What's the difference between GDPR and ePrivacy in Ireland?

GDPR is a general law covering all personal data processing, while ePrivacy specifically governs electronic communications, terminal equipment access (cookies), and direct marketing. ePrivacy is the more specific law (lex specialis) — so where both apply, ePrivacy rules take precedence on issues like cookie consent.

Can I use "legitimate interest" instead of consent for cookies?

Generally no. Regulation 5(3) of the ePrivacy Directive requires consent for storing or accessing information on a user's device, with only narrow exceptions for strictly necessary purposes. Legitimate interest under GDPR does not override the ePrivacy consent requirement for cookies.

How often should I refresh cookie consent?

The DPC has not set a fixed period, but good practice is to re-request consent at least every 6 to 12 months, and immediately whenever your cookies or purposes materially change. Users should also be able to easily change their preferences at any time via a persistent settings link.

What are the penalties for breaching ePrivacy rules in Ireland?
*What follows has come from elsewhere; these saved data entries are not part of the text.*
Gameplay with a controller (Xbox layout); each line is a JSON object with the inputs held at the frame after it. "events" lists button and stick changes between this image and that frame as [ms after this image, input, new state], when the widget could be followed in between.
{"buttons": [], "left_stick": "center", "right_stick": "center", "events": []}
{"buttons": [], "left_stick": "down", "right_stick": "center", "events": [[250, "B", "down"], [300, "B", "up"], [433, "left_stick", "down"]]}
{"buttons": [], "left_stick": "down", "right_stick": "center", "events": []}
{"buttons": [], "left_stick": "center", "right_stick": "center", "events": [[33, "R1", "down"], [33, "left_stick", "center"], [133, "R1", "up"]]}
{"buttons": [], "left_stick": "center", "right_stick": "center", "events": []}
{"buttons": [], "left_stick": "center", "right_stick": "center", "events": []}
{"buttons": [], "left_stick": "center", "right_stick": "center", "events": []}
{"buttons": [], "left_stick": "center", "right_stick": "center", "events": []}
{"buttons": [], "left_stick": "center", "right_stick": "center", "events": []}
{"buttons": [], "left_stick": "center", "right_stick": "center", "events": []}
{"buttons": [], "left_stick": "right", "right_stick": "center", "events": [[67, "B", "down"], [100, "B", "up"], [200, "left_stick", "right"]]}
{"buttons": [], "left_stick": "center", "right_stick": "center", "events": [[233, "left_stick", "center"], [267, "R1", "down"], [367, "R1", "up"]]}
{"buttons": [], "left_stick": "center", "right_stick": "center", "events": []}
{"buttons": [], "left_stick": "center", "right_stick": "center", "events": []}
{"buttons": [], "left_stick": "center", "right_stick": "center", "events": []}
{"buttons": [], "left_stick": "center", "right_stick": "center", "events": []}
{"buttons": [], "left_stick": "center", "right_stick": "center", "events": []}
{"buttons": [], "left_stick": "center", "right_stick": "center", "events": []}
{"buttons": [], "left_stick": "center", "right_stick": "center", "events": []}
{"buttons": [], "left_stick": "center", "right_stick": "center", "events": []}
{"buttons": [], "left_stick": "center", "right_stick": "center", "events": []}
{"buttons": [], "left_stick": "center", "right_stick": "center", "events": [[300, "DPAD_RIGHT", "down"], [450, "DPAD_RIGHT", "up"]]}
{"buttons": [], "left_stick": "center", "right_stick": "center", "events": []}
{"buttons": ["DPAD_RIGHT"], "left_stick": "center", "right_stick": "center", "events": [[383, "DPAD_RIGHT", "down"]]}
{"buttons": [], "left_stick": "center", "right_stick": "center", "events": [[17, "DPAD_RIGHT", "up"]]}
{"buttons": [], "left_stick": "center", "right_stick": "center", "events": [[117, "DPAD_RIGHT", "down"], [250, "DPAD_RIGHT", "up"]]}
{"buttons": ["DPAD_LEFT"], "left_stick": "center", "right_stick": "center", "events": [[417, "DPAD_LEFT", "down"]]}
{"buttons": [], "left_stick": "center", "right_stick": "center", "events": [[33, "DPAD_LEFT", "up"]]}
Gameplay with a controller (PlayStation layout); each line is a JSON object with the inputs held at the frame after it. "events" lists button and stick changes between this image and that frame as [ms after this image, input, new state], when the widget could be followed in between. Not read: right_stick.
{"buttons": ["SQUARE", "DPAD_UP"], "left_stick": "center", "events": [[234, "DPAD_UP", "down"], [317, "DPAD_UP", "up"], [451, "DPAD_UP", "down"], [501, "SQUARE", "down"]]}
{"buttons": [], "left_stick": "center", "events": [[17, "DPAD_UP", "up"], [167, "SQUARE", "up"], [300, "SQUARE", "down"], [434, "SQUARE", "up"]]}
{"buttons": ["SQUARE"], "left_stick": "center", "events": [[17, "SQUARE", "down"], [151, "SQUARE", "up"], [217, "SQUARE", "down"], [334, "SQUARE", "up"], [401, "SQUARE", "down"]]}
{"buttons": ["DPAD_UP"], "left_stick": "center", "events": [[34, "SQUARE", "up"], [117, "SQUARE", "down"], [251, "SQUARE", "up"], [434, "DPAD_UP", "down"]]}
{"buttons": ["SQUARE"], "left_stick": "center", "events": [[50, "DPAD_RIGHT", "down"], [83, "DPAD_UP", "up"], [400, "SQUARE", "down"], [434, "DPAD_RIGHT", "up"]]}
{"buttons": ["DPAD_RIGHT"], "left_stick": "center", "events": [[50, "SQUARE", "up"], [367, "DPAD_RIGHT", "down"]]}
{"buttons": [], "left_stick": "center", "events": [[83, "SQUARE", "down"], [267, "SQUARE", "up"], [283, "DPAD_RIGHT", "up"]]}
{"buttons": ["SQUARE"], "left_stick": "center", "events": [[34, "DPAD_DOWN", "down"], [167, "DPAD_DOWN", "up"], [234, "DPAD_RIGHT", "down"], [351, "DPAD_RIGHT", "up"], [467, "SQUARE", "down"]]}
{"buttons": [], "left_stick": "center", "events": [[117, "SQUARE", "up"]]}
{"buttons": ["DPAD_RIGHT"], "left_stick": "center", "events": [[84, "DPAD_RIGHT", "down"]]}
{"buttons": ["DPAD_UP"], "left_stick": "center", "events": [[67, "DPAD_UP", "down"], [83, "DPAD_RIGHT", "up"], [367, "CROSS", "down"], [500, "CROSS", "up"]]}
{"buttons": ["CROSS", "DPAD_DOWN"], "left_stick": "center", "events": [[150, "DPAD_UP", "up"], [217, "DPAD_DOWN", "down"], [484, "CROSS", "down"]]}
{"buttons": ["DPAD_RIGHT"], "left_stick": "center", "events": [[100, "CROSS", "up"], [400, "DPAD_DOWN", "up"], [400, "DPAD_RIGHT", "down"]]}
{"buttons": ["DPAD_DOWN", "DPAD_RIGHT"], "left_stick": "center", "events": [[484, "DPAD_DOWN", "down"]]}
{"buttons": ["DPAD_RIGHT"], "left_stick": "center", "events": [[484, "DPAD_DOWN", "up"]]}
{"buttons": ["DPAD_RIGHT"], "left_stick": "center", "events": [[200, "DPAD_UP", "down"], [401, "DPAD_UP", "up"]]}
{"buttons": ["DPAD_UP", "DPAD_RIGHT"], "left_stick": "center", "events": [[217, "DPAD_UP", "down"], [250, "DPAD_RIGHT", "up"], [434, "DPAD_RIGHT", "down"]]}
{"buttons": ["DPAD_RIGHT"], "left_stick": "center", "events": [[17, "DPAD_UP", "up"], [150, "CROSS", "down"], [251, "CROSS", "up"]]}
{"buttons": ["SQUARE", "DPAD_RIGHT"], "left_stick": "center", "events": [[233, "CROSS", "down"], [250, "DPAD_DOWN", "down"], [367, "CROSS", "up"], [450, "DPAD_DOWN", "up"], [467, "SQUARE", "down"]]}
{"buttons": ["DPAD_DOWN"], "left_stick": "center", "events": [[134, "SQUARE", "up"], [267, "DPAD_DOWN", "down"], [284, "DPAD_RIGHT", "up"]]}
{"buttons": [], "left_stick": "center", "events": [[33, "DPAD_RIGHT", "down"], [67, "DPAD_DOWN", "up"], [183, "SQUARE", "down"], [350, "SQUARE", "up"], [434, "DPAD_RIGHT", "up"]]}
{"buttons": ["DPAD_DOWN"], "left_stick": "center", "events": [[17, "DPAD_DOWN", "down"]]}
Penalties under S.I. 336/2011 can include criminal prosecution with fines of up to €5,000 per offence on summary conviction. Where breaches also involve personal data, GDPR-level administrative fines of up to €20 million or 4% of global annual turnover may apply.

Final Thoughts

ePrivacy compliance in Ireland is no longer a checkbox exercise. With the DPC actively enforcing cookie and marketing rules, and the EU ePrivacy Regulation on the horizon, organisations need to treat electronic privacy as a continuous programme — not a one-off project. Audit your tracking, balance your consent flows, document everything, and choose vendors that take privacy seriously. Doing so protects your users, reduces regulatory risk, and builds the kind of trust that drives long-term digital success in Ireland.